We started out with this question: If we can walk into the Body Shop and buy lotion made from hemp in the United States, why can’t American farmers grow hemp?
Our research led us to farmer-activists who questioned the U.S. government policy of paying subsidies to farmers to not cultivate overabundant crops, such as corn and soybeans, yet putting a ban on growing a fiber crop that has thousands of uses, none of them drug-related.
It didn’t take long for us to follow this issue down a different but related path, which ended on the back porch of a small house on the Pine Ridge Indian Reservation, home of the Oglala Lakota.
On August 10, 2002, we traveled from Chicago through the Badlands of South Dakota. After passing buffalo fences and a horse corral, we pulled into a dusty driveway, where we were greeted by Alex White Plume, who apologized for being in a bad mood on such a beautiful day. He informed us that 10 minutes earlier, the DEA had served him with a summons detailing eight federal charges against him. We asked Alex if we could put a microphone on him. He obliged, and we started filming.

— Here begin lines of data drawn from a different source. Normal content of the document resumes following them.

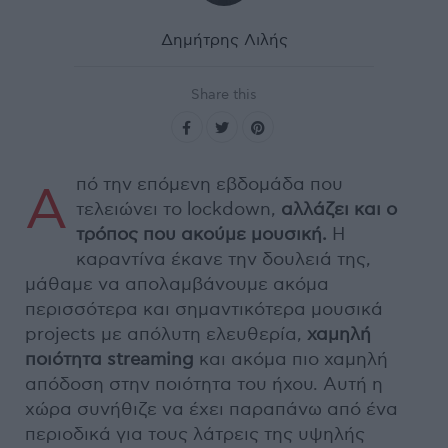
Δημήτρης Λιλής
Share this
πό την επόμενη εβδομάδα που
Α
τελειώνει το lockdown,
αλλάζει και ο
τρόπος που ακούμε μουσική.
Η
καραντίνα έκανε την δουλειά της,
μάθαμε να απολαμβάνουμε ακόμα
περισσότερα και σημαντικότερα μουσικά
projects με απόλυτη ελευθερία,
χαμηλή
ποιότητα streaming
και ακόμα πιο χαμηλή
απόδοση στην ποιότητα του ήχου. Αυτή η
χώρα συνήθιζε να έχει παραπάνω από ένα
περιοδικά για τους λάτρεις της υψηλής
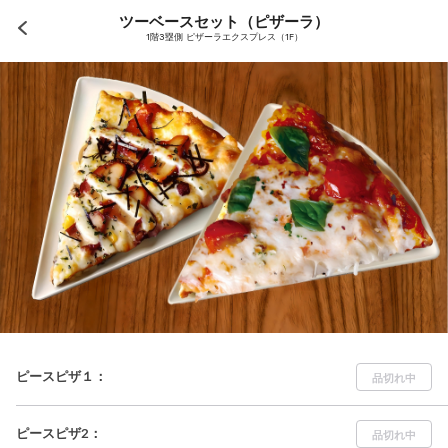
ツーベースセット（ピザーラ）
1階3塁側 ピザーラエクスプレス（1F）
ピースピザ１
：
品切れ中
ピースピザ2
：
品切れ中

Alex was the first known person to grow industrial hemp within the borders of the United States in over 40 years. His previous two years of cultivation had ended in DEA raids. And yet he planted again this third year. Why?
The more we got to know the White Plume family — with whom we would work over the next five years — the more we became conscious of the many forces that shape and challenge them. Life on the reservation is characterized by hope, community, spirituality, beauty, struggle, strength, oppression, lack of opportunity, historical trauma and all the ills stemming from poverty that are difficult for some to imagine but that really exist within the United States.

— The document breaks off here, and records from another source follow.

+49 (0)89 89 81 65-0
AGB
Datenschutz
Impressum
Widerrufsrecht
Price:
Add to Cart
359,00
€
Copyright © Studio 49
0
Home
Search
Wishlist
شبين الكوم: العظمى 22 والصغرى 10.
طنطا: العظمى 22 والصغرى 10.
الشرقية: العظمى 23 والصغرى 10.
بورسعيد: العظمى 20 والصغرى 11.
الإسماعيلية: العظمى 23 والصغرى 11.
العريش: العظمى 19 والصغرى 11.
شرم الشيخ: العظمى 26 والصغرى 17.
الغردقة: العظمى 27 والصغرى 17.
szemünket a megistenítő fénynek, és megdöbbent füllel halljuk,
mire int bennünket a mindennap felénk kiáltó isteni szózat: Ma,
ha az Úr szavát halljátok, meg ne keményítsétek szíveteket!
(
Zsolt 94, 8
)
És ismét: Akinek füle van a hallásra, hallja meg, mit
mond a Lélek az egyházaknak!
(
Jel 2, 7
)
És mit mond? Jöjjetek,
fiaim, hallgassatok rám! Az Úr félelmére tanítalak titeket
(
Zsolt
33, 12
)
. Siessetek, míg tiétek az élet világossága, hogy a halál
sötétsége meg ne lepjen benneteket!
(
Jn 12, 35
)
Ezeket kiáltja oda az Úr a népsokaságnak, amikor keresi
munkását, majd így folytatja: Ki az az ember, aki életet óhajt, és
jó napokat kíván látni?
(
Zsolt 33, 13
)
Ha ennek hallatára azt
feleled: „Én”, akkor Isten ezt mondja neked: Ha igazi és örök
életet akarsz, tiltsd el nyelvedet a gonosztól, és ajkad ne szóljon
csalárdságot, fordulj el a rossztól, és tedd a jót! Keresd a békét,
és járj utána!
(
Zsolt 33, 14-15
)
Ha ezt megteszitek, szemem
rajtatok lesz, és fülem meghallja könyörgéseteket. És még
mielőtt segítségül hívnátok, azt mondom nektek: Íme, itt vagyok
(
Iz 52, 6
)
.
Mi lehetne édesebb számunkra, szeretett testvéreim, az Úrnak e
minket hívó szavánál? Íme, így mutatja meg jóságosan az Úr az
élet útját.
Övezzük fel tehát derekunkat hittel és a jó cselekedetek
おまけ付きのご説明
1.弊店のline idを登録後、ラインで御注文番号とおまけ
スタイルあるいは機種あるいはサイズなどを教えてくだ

As often happens with documentary, our story found us. The White Plumes’ hemp cultivation was what drew us to their land, but we quickly realized that hemp is only a part of the larger story of this one family’s efforts to maintain their values and their way of life. When we arrived on the reservation, we were ignorant about the sovereignty of Indian Nations and the existence of tribal governments. We had little understanding of the strong bonds of culture, history and tradition that the Lakota share, or of their tight-knit family structures.
However, after Debra White Plume agreed to sign on as our Associate Producer we were confident the story would be crafted authentically.
What we found in Alex White Plume’s experiences symbolized the struggle for sovereignty and showed us a man whose daily actions model the values he seeks to preserve on the reservation, either intentionally, for the benefit of the younger generations, or unintentionally, as he navigates his way through the series of federal roadblocks placed in the way of his path to a sustainable economy.
Documentary filmmaking requires faith — in your story, in yourself, in the subject, in your ability to get it done and in the belief that somehow people will actually see the film and be changed by it. “Standing Silent Nation” aims to empower our audience to work to create social change for all people in order to ensure the sustainability of cultures and historical traditions for future generations.